Estratto:
########################################

I monumenti pubblici che sorgono nelle principali città delle province, rese splendide dalla sinergia tra le iniziative urbanistiche del potere centrale e quelle finanziate dalle aristocrazie locali, che trovano nell’evergetismo uno strumento funzionale all’affermazione delle proprie ambizioni politiche, si richiamano spesso ai prestigiosi esempi dell’Urbe negli sviluppi planimetrici e nelle forme architettoniche, ma soprattutto negli apparati decorativi, giungendo, in alcuni casi, a configurarsi quasi come repliche di modelli urbani: questo è ad esempio il caso del “Foro di marmo” di Augusta Emerita (attuale Merida, in Andalusia), capitale della Lusitania, che ha restituito i frammenti scultorei di un programma iconografico che sembra ricalcato su quello del Foro di Augusto a Roma, con una galleria di statue-ritratto (i summi viri locali?), l’attico del porticato decorato con clipei e cariatidi, e un gruppo scultoreo raffigurante Enea che fugge da Troia con il padre Anchise e il figlioletto Ascanio.
La ripresa in ambito provinciale dei programmi iconografici e dei temi ricorrenti dell’arte ufficiale nel centro del potere costituisce insieme un segno eloquente della presenza di Roma, una cassa di risonanza per le parole d’ordine e le formulazioni politico-propagandistiche del potere imperiale, e infine un modo per le aristocrazie locali di dimostrare il proprio lealismo al governo centrale e la propria incondizionata adesione ai suoi ideali: questo fa sì che in ambito pubblico, per opere di committenza elevata, le formule iconografiche e il linguaggio stilistico con cui esse vengono elaborate non siano generalmente dissimili da quelli imperanti a Roma, con il predominio dei ritratti dell’imperatore e dei membri della famiglia imperiale (strumenti essenziali della propaganda dinastica e per questo capillarmente diffusi in ogni angolo dell’impero) e di copie e varianti di statue greche classiche, tardoclassiche ed ellenistiche. Sculture che fanno di teatri e anfiteatri, terme, ninfei e odeia luoghi del consenso, nei quali si sviluppa un “discorso per immagini” di tipo allegorico che adotta le forme dell’arte colta, di origine greca, anche dove esiste una diversa tradizione artistica, che continua ad esprimersi in un linguaggio figurativo non conforme alla tradizione classica ed ellenistica adottata dall’arte ufficiale.

########################################

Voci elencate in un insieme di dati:
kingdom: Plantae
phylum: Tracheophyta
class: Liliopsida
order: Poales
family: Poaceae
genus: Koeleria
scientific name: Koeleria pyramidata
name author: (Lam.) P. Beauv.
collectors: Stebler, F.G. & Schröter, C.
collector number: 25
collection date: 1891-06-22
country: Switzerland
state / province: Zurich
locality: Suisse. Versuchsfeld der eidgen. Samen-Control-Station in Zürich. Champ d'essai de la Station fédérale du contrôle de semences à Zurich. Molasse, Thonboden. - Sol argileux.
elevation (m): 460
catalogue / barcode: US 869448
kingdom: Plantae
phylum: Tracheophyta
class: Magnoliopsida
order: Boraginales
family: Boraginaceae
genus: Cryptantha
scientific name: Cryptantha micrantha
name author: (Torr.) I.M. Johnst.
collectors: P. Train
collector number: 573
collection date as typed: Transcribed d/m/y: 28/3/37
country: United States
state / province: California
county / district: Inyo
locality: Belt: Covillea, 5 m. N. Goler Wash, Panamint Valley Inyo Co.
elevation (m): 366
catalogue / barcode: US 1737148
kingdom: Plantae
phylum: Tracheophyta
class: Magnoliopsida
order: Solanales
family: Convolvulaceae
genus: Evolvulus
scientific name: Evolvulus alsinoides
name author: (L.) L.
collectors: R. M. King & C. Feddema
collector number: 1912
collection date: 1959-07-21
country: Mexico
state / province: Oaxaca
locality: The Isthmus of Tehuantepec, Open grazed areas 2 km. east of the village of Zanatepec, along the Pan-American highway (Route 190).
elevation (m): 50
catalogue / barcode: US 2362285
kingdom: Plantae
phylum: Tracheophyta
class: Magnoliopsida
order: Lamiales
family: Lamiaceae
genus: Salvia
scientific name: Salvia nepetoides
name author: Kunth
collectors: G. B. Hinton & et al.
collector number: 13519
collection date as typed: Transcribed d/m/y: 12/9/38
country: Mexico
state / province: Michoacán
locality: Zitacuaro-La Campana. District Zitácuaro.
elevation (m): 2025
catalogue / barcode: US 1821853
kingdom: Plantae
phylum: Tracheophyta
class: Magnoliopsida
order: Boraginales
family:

########################################

Consegna: Per favore, indica se ciascuna affermazione concorda con il brano sui monumenti pubblici delle province, rispondendo sì o no e citando alla lettera le parole decisive del brano: 1. Augusta Emerita era la capitale della Lusitania. 2. Nelle opere pubbliche di committenza elevata, le formule iconografiche sono generalmente molto diverse da quelle in uso a Roma. 3. I ritratti dell'imperatore erano diffusi soltanto a Roma. I record provengono da un'altra fonte.

La risposta:
1. Sì: «capitale della Lusitania».
2. No: «non siano generalmente dissimili da quelli imperanti a Roma».
3. No: «capillarmente diffusi in ogni angolo dell’impero».